Cache partitioning creates a separate cache for each partition that processes an Aggregator, Joiner, Rank, Lookup, or Sorter transformation. During cache partitioning, each partition stores different data in a separate cache. Each cache contains the rows needed by that partition.
Cache partitioning optimizes mapping performance because each thread queries a separate cache in parallel. When the Data Integration Service creates partitions for a mapping, the Data Integration Service always uses cache partitioning for partitioned Aggregator, Joiner, Rank, and Sorter transformations. The Data Integration Service might use cache partitioning for partitioned Lookup transformations.

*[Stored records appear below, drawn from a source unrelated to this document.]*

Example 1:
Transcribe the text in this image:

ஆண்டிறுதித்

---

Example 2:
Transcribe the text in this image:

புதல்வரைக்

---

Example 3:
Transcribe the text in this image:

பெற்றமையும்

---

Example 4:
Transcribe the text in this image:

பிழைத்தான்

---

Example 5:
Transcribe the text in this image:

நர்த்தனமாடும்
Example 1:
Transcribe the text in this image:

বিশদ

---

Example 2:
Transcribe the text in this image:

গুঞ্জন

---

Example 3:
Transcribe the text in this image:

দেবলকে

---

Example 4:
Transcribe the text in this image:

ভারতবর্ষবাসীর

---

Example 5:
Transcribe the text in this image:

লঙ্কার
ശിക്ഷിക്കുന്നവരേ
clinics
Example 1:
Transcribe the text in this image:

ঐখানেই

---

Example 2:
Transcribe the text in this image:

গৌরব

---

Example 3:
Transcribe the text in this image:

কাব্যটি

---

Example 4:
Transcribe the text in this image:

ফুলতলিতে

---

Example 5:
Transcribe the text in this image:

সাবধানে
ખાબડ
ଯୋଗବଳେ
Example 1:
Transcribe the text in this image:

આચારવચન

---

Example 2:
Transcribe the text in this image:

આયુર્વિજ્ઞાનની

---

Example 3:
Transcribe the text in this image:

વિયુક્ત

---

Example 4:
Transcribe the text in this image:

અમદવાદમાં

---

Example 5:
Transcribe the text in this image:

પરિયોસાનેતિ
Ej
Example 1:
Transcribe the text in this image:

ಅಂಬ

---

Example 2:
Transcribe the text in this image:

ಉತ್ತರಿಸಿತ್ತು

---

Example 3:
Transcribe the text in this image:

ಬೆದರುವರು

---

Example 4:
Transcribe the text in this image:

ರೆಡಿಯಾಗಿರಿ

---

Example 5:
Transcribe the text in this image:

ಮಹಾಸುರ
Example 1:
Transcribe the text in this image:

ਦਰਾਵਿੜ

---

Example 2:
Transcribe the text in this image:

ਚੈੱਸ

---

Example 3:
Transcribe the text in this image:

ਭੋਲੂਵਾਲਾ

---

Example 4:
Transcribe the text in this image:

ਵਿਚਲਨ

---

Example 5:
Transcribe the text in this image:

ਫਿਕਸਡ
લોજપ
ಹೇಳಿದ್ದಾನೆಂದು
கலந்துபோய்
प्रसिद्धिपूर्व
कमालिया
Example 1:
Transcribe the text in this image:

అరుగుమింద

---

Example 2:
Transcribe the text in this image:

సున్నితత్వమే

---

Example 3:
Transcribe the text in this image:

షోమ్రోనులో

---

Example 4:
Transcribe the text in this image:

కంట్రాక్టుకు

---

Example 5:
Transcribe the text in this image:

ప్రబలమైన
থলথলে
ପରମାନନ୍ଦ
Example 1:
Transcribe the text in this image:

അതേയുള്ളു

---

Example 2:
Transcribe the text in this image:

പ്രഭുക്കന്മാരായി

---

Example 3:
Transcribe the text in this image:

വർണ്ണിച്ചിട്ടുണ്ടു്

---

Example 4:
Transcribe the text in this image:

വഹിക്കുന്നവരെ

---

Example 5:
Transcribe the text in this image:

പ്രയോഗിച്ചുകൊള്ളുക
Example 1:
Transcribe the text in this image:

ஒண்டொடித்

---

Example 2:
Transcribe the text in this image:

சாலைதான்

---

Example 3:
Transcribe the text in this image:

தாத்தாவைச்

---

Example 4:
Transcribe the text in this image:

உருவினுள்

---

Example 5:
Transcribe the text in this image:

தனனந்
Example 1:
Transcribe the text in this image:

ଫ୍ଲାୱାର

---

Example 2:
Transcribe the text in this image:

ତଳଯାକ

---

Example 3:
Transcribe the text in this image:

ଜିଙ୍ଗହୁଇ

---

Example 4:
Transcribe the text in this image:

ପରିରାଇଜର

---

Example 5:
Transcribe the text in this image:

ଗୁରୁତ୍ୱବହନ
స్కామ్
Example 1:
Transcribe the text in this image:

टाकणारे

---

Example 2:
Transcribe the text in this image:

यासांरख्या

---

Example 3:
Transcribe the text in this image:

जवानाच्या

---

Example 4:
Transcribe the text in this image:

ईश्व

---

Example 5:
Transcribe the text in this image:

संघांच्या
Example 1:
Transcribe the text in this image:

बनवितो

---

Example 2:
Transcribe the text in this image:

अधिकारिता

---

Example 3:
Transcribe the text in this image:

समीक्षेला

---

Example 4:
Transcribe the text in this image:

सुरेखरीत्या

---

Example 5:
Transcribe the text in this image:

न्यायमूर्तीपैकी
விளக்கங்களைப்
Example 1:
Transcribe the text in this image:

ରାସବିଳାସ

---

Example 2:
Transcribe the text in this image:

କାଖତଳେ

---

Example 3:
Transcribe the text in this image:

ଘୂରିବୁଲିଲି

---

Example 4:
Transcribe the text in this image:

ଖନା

The Data Integration Service uses cache partitioning for connected Lookup transformations under the following conditions:
The lookup condition contains only equality operators.
When the connected Lookup transformation looks up data in a relational table, the database is configured for case-sensitive comparison.
For example, if the lookup condition contains a string port and the database is not configured for case-sensitive comparison, the Data Integration Service does not use cache partitioning.
When the Data Integration Service does not use cache partitioning for a Lookup transformation, all threads that run the Lookup transformation share the same cache. Each thread queries the same cache serially.
The Data Integration Service does not use cache partitioning for unconnected Lookup transformations because the service uses one thread to run unconnected Lookup transformations.